Christopher Marlowe and Colin Teevan
West Yorkshire Playhouse and Citizens Theatre
The Quarry, West Yorkshire Playhouse

Siobhan Redmond (Mephistopheles) Credit: Keith Pattison
Kevin Trainor (Doctor Faustus) Credit: Keith Pattison
Gary Lilburn, Siobhan Redmond (Mephistopheles), Esther Ruth Elliot, Alasdair Hankinson (Devil et al) Credit: Keith Pattison
Wilson (Bad Angel et al), Kevin Trainor, Alasdair Hankinson Credit: Keith Pattison

It is with immense pleasure that I can announce that I found this production ambitious, captivating, stimulating and funny. And this is a delightful antidote to the travesty that was Imitating the Dog’s Zero Hour, on at the Playhouse last week, which eschewed entertainment in favour of pretension.

So, Doctor Faustus. Colin Teevan has given us the first and last act of Kit Marlowe’s The Tragicall History of Dr Faustus and inserted his own anachronistic take on the body of the play. The whole is played on a set which fills the huge Quarry stage.

To see the stage used in this way is itself a great treat. To left and right are dressing rooms, chairs, tables and those light bulb bedecked mirrors that scream ‘theatre!’ and are beloved by actors and audience alike. Centre stage is a double sofa bed. We also have tv sets, dress rails, a toilet cabin, some decking, etc. It’s a big stage and this scatter does suggest a sort of ‘bittiness’ that somehow, and not always to advantage, patterns the production itself. We are not always sure exactly where and when we are. But this is a minor weakness.

The story is probably more referred to than read. Young Faustus, a European Intellectual seeking enlightenment and fulfilment, does a deal with Lucifer. In exchange for his soul, Faustus will have the services of Lucifer’s servant Mephistopheles—provider of knowledge, wealth, power, sex... whatever. In this version Faustus strides the world as a libertine celebrity conjurer, aided of course by Mephistopheles. The set represents, in the main, back stage at a performance.

Faustus finds the satisfactions sought, when experienced, to be shallow, rancid. Ever deeper he goes, as all hope of redemption dwindles. When he faces his final doom it is represented by a sonorous crack and a cut to black. After all the colourful business (conjury, music, dance, debauchery) the end is truly ominous. When the lights come up there is a rapturous audience response. It’s a show for everyone, but the young people in this full house were particularly vocal.

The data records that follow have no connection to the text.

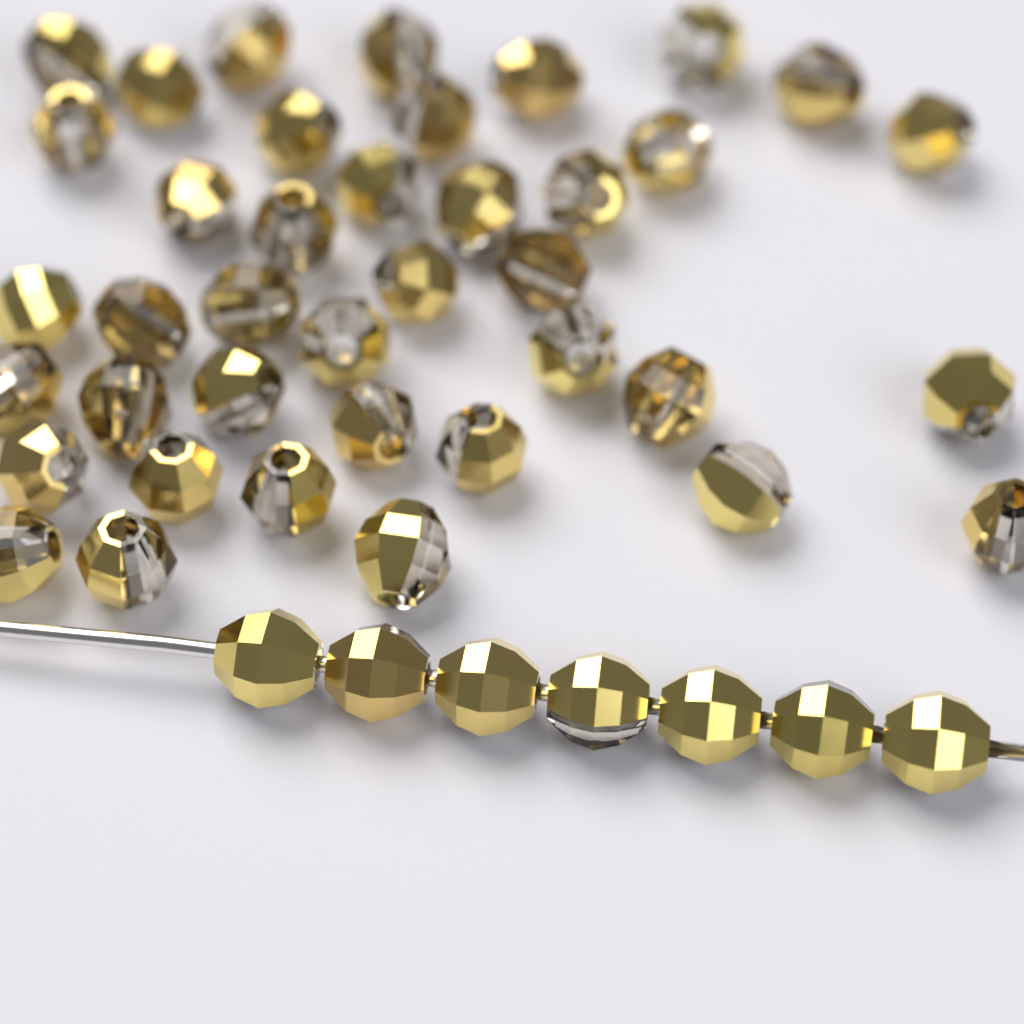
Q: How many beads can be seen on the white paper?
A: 46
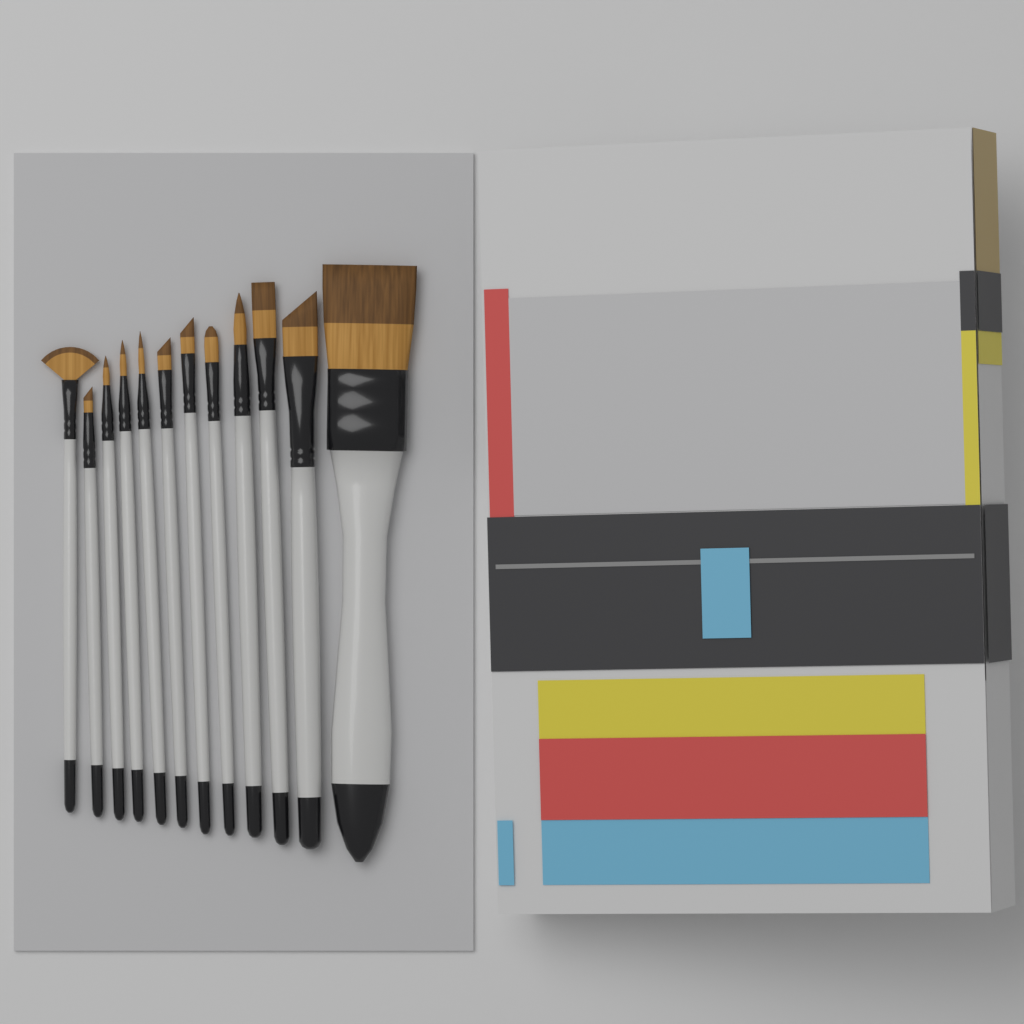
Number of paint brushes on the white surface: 12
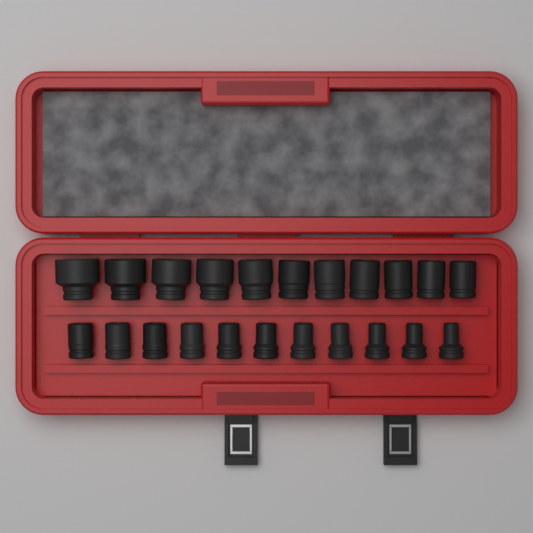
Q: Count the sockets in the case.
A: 22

And rightly so. Kevin Trainor (Faustus) and Siobhan Redmond (Mephistopheles) give us a joyful, memorable double act: energetic Ronnie Corbett meets a statuesque Bela Lugosi. Like all great comic duos, they play it straight and let us see the humour.

If only Siobhan Redmond (whose stage presence is superb) could make us feel the full despair of her character, once a joyful innocent, now condemned to eternity in hell, this would be a truly great production. Perhaps as the unavoidably ramshackle complexity of the play as a whole settles, she will make some dramatic breakthrough. The words are there, but for now the production gets in the way.

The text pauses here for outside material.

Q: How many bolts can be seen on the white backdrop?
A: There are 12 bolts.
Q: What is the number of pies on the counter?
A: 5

But I am nit-picking. It is a fine, accessible, production, beautifully cast and intricately yet energetically directed. The stage is rich in admirable performances, doubling / tripling, mask- wearing and cross-dressing. Props are a delight, sound, music and lighting do the trick. And the ‘magic’ tricks themselves are good enough to get the odd round of applauds.

In passing, a word of praise for movement director Kally Lloyd-Jones. At times Kevin Trainor’s Faustus seems to glide through the air. And the central sado-masochistic coupling of Faustus must be one of the most energetic, shambolic shags ever to grace the stage. It ends with a surprise. I say no more. You will like it!

At the heart of all this bread and circus is a universal story, as deep, fresh and relevant today as when it was first told, centuries before Marlowe wrote his version. If we sup with the Devil, we must take a long spoon. The text and production are near perfection. I think I shall pay a return visit.

Note also that the production moves to Glasgow for performances at Citizens Theatre 5th to 27th April.